Augustin 583
Das erste Opfer hieß Ferencz Kutasy
Eines muss man Kanzler Nehammer schon lassen: Er ist volksnahe, denn er weiß, wie viel ein Hamburger kostet. Der Aufschrei, den Nehammer in der Rolle als Armuts- und Ernährungsberater verursacht hat, ist zweifelsohne gerechtfertigt gewesen. Zugleich ist es auch bestürzend wahrnehmen zu müssen, wie andere Themen schnell wieder verschwinden. Zur Erinnerung: Im Sommer sind in Wien drei obdachlose Menschen Opfer von Messerattacken geworden. Zwei überlebten diese nicht! Welche Worte hat eigentlich der Kanzler dafür gefunden? Hat er überhaupt welche gefunden?
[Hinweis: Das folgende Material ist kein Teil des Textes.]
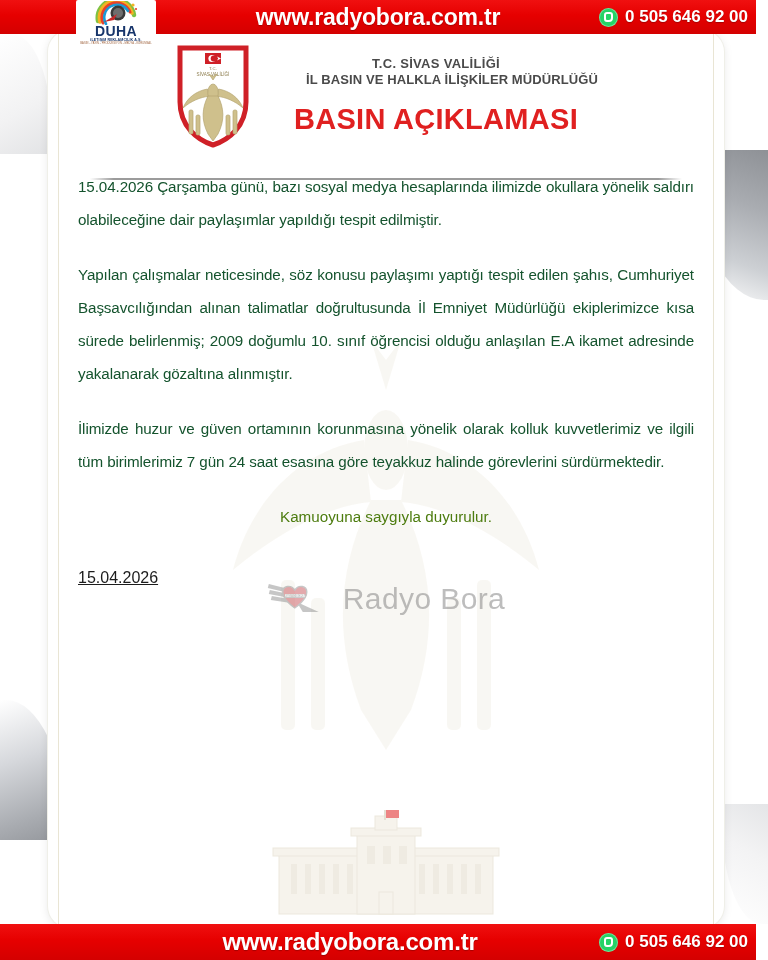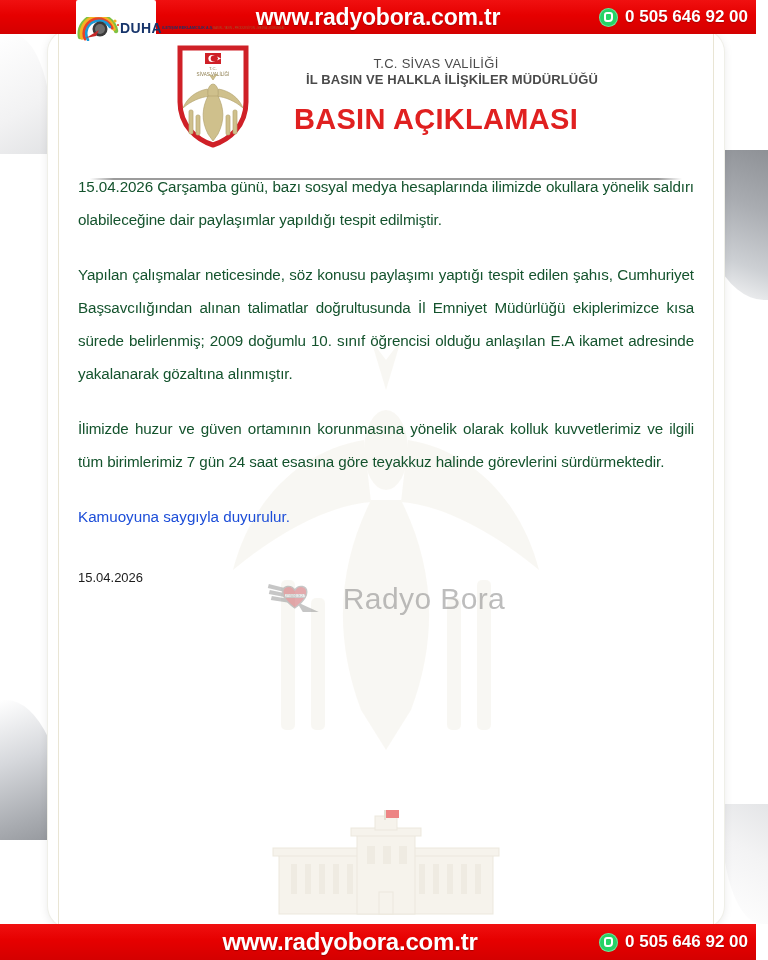"DUHA" .duha { flex-direction: row -> column }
Dabei müsste er sich der Problematik «Gewalt an Obdachlosen» spätestens seit dem Februar 2020, als die Abgeordnete Sabine Schatz (SPÖ) diesbezüglich eine parlamentarische Anfrage an den damaligen Innenminister Karl Nehammer gestellt hatte, bewusst gewesen sein.
Um diese Verbrechen an Obdachlosen wieder ins Bewusstsein zu holen, haben Nina Strasser und Heinz S. Tesarek in tage- und vor allem nächtelanger Recherche das Umfeld von Ferencz Kutasy, dem ersten Opfer, und alle drei Tatorte akribisch unter die Lupe genommen. Ihre Ergebnisse sind auf acht Seiten (6 – 13), zugleich eine der längsten Coverstorys in der Geschichte des Augustin, aufbereitet.
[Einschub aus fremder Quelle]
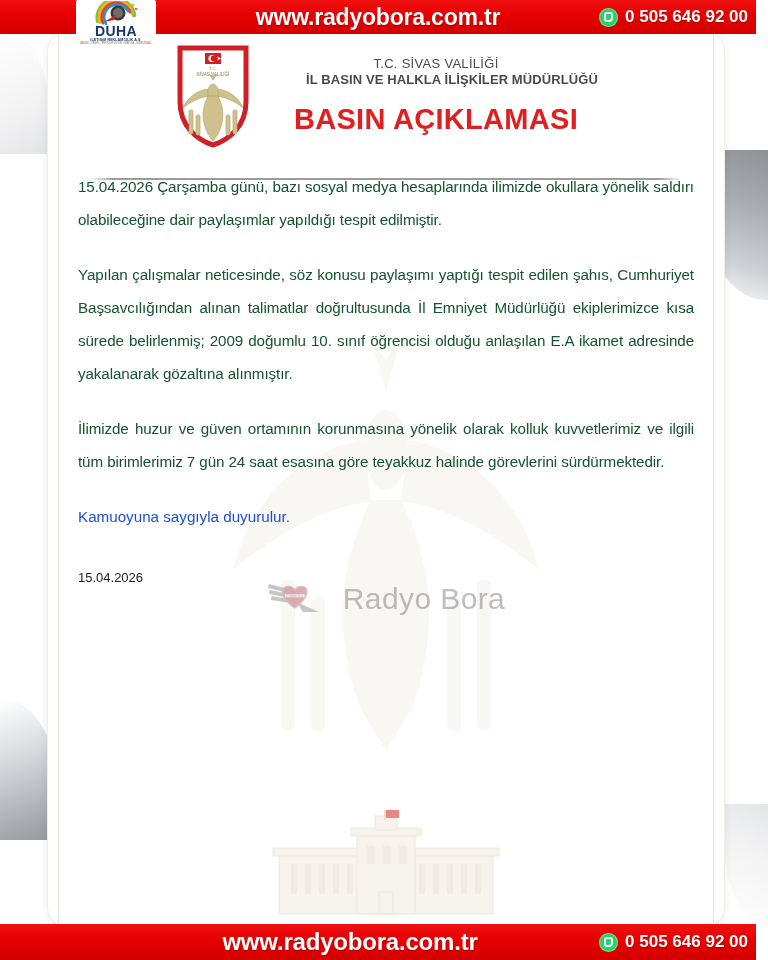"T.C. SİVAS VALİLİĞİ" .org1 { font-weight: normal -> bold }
In einem weiter gefassten Sinne beschäftigt sich auch Mara Verlič in der Rubrik «Immo aktuell» (S. 16) mit dem Thema Obdachlosigkeit. Diese droht hierzulande immer mehr Menschen, denn auch der von der Bundesregierung angekündigte Mietpreisdeckel ist viel zu klein für den riesigen Topf mit der Aufschrift «Wohnkosten». Mit dem «Topf» sind wir wieder beim Thema Essen gelandet: Der Augustin ist billiger als ein McMenü, wie jüngst Kollegin Jenny Legenstein augenzwinkernd meinte. Er macht zwar nicht unmittelbar satt, doch durch den Kauf – neuerdings auch bargeldlos möglich! – wird die «Haushaltskassa» von armutsbetroffenen Menschen ein bisschen gefüttert.